[start Data extract]

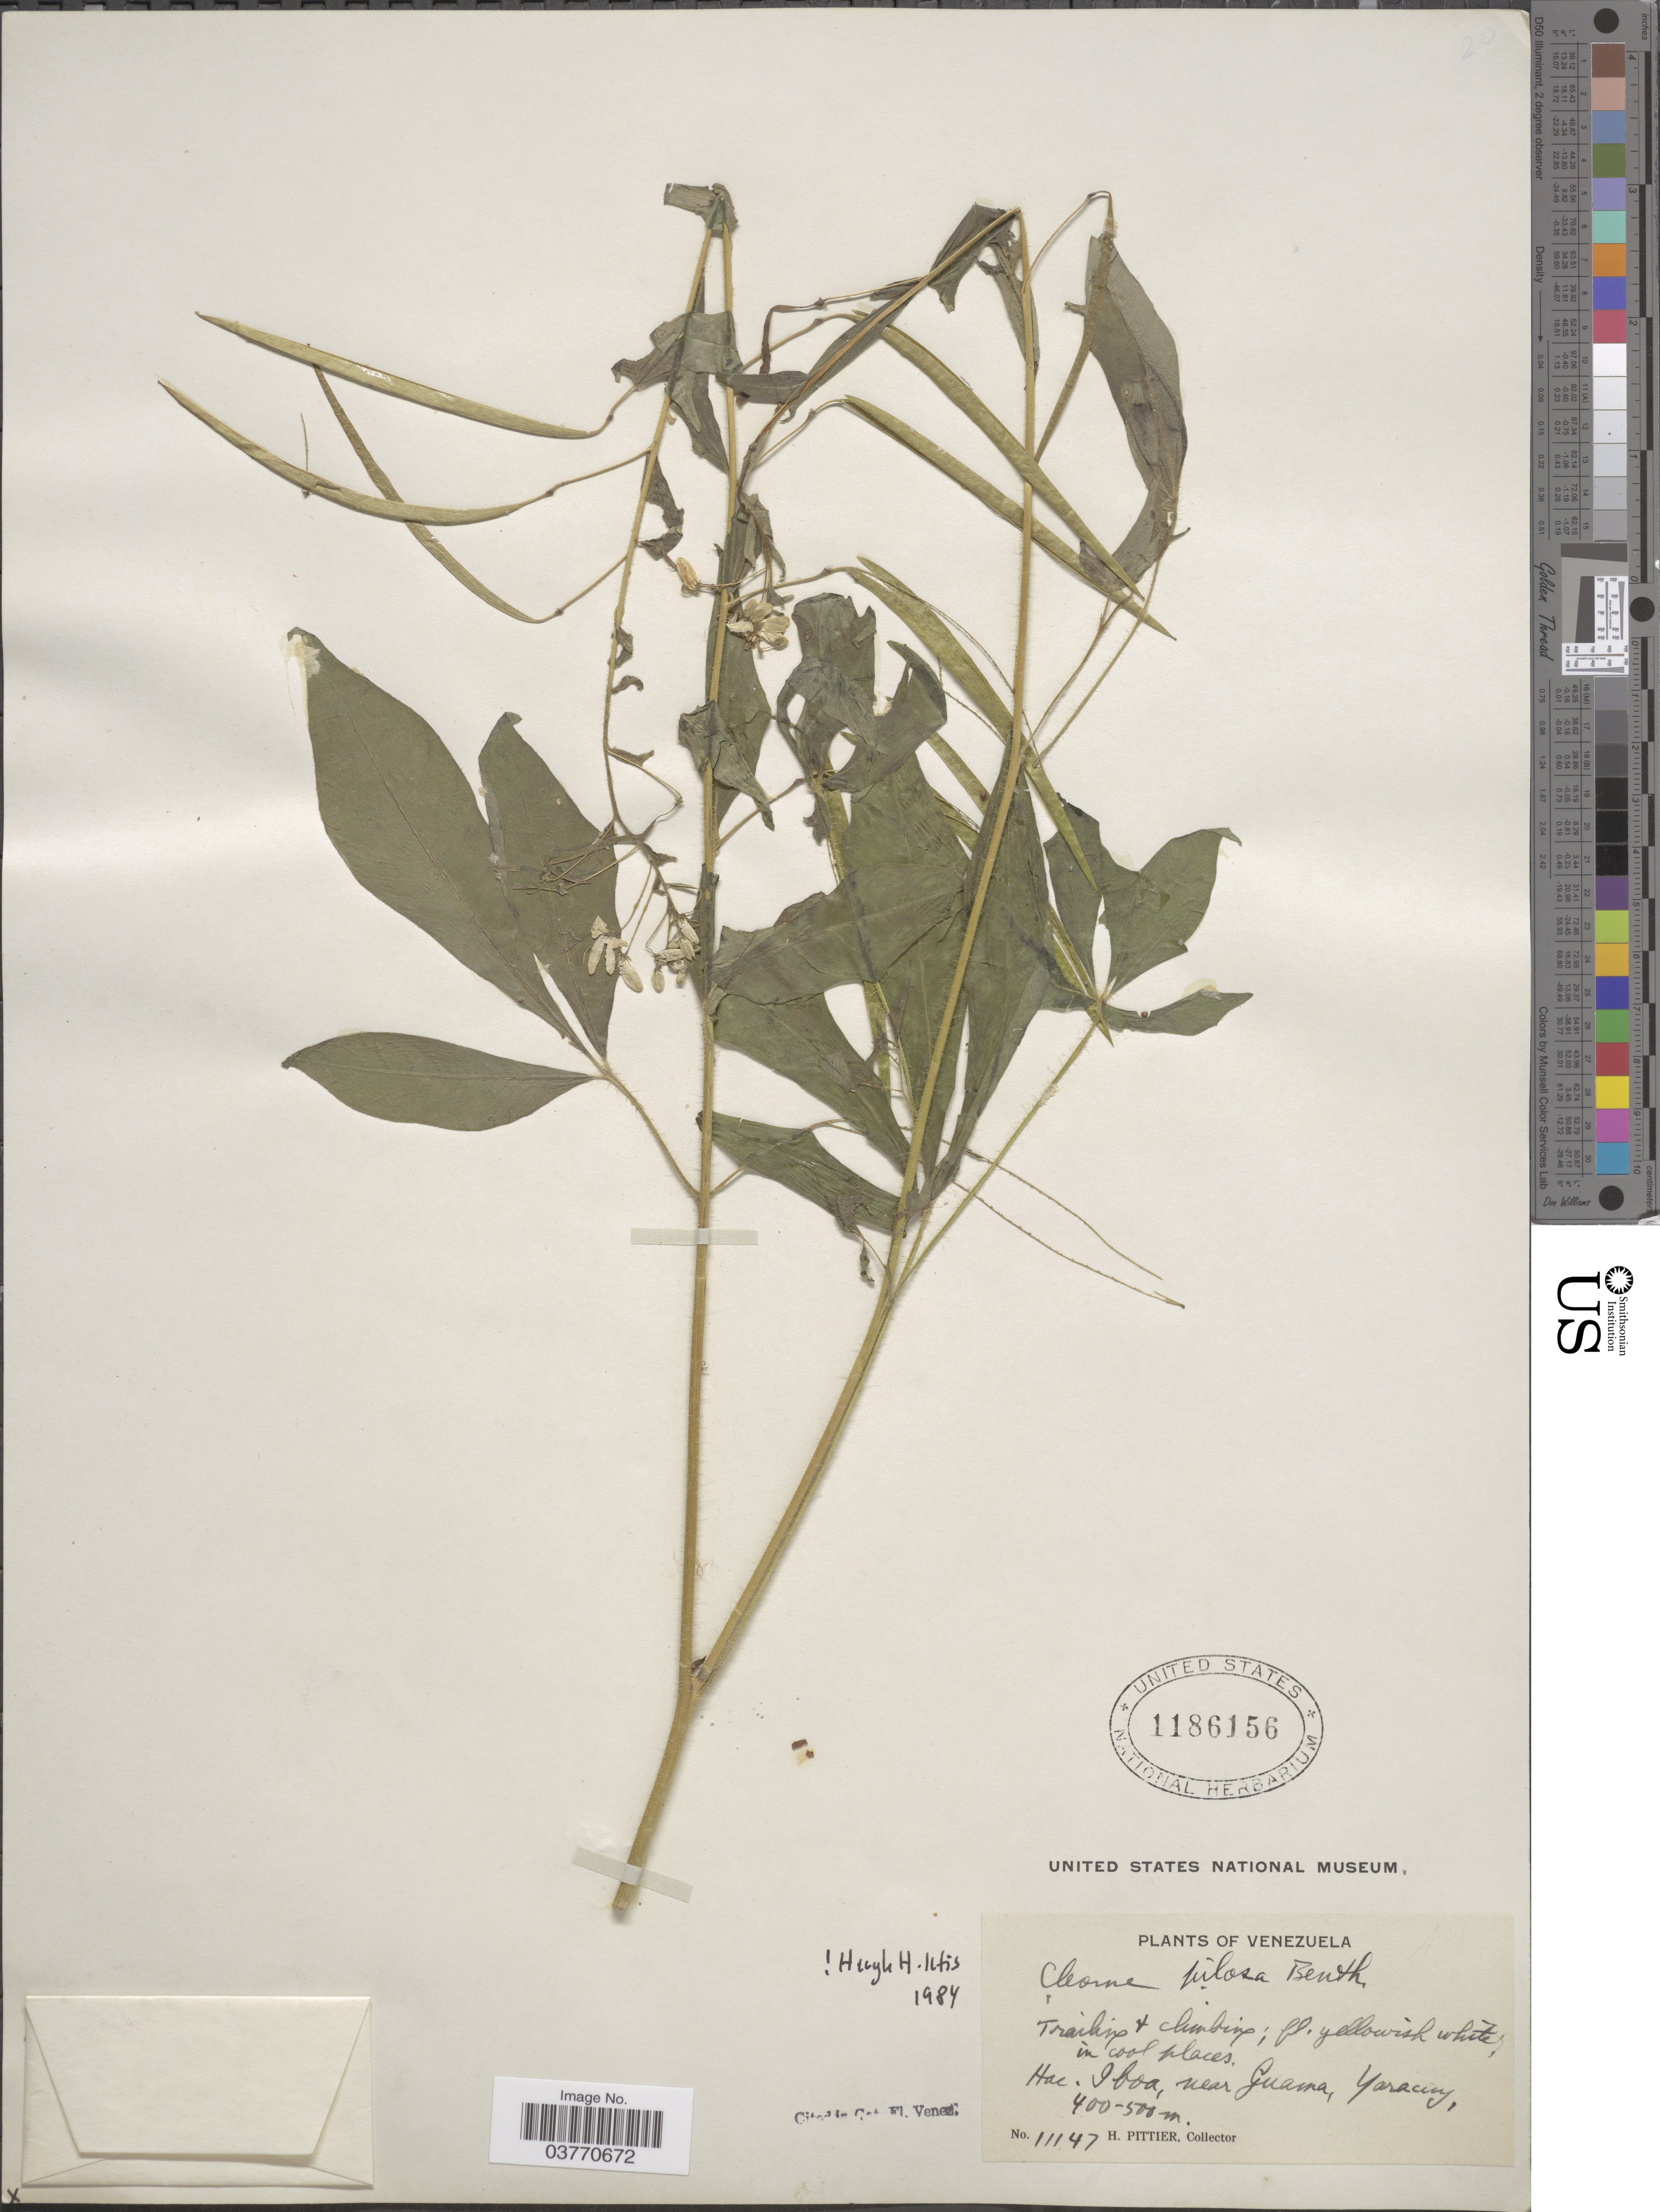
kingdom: Plantae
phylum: Tracheophyta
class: Magnoliopsida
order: Brassicales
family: Cleomaceae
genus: Cochranella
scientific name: Cochranella pilosa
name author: (Benth.) E.M. McGinty & Roalson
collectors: H. F. Pittier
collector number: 11147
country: Venezuela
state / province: Yaracuy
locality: Hac. Iboa, near Guama, Yaracuy.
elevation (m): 400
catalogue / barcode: US 1186156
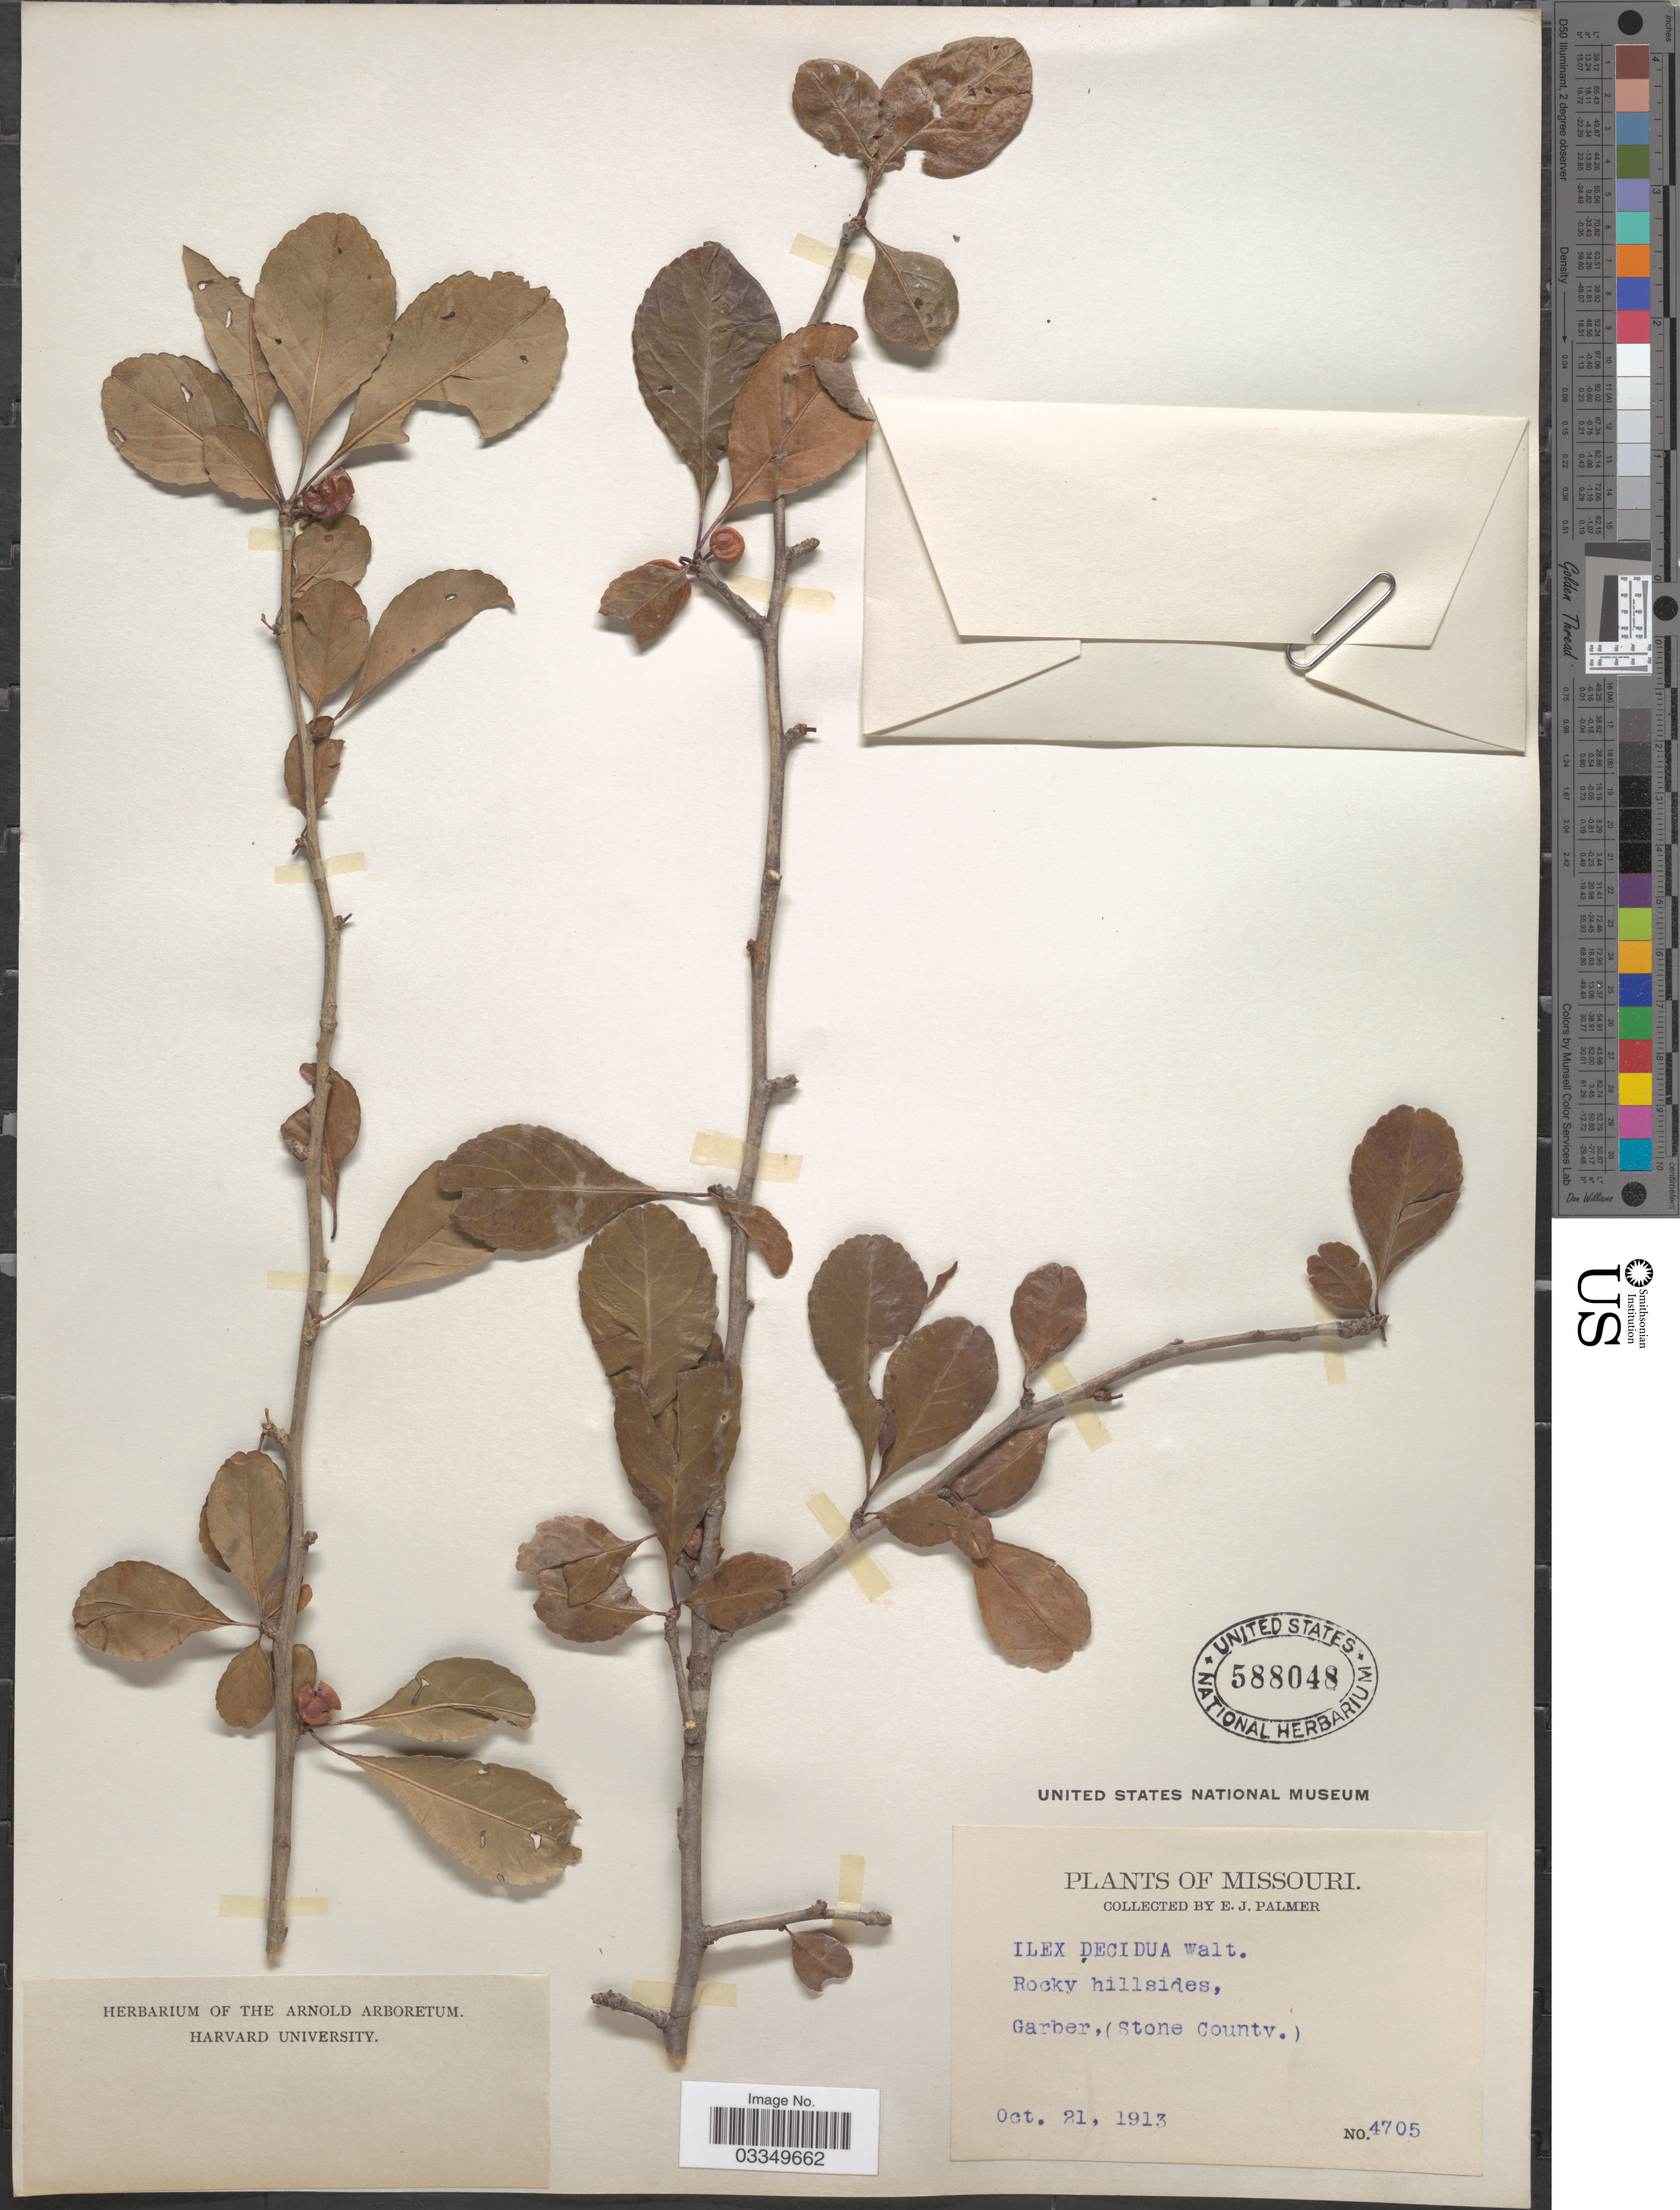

[end Data extract]

Aim of the exercise: Can you reproduce every line above word for word, leaving out the pictures?

Solution below:
kingdom: Plantae
phylum: Tracheophyta
class: Magnoliopsida
order: Brassicales
family: Cleomaceae
genus: Cochranella
scientific name: Cochranella pilosa
name author: (Benth.) E.M. McGinty & Roalson
collectors: H. F. Pittier
collector number: 11147
country: Venezuela
state / province: Yaracuy
locality: Hac. Iboa, near Guama, Yaracuy.
elevation (m): 400
catalogue / barcode: US 1186156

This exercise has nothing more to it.